Chapter 12
Using apply() to make a single request
In addition to the map() function's variants, a pool also has an apply(function,
*args, **kw) method that we can use to pass one value to the worker pool. We
can see that the map() method is really just a for loop wrapped around the apply()
method, we can, for example, use the following command:
list(workers.apply(analysis, f) for f in glob.glob(pattern))
It's not clear, for our purposes, that this is a significant improvement. Almost
everything we need to do can be expressed as a map() function.
Using map_async(), starmap_async(), and apply_async()
The behavior of the map(), starmap(), and apply() functions is to allocate work to
a subprocess in the Pool object and then collect the response from the subprocess
when that response is ready. This can cause the child to wait for the parent to gather
the results. The _async() function's variations do not wait for the child to finish.
These functions return an object that can be queried to get the individual results from
the child processes.
The following is a variation using the map_async() method:
import multiprocessing
pattern = "*.gz"
combined= Counter()
with multiprocessing.Pool() as workers:
results = workers.map_async(analysis, glob.glob(pattern))
data= results.get()
for c in data:
combined.update(c)
We've created a Counter() function that we'll use to consolidate the results from
each worker in the pool.

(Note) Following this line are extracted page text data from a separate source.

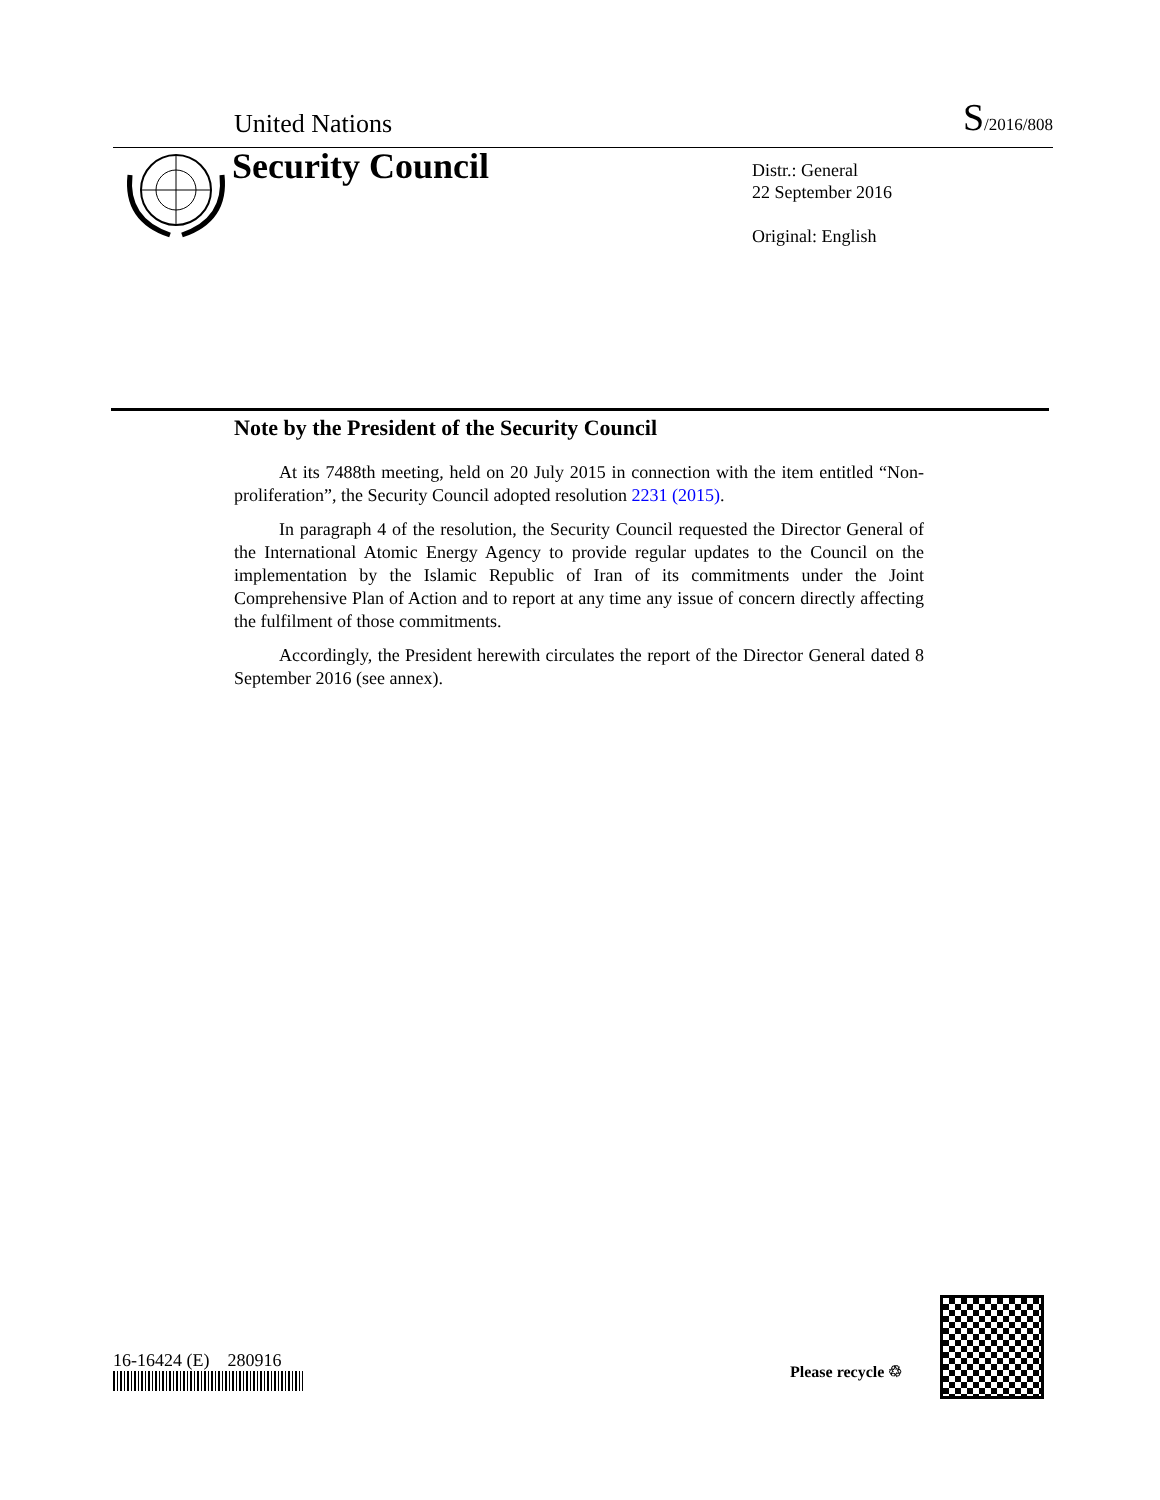United Nations S/2016/808
Security Council
Distr.: General
22 September 2016
Original: English
Note by the President of the Security Council
At its 7488th meeting, held on 20 July 2015 in connection with the item entitled “Non-proliferation”, the Security Council adopted resolution 2231 (2015).
In paragraph 4 of the resolution, the Security Council requested the Director General of the International Atomic Energy Agency to provide regular updates to the Council on the implementation by the Islamic Republic of Iran of its commitments under the Joint Comprehensive Plan of Action and to report at any time any issue of concern directly affecting the fulfilment of those commitments.
Accordingly, the President herewith circulates the report of the Director General dated 8 September 2016 (see annex).
16-16424 (E) 280916
Please recycle ♲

We created a pool of subprocesses based on the number of
available CPUs and used this Pool object as a context manager. We then mapped
our analysis() function to each file in our file-matching pattern. The response from
the map_async() function is a MapResult object; we can query this for results and
overall status of the pool of workers. In this case, we used the get() method to get
the sequence of the Counter objects.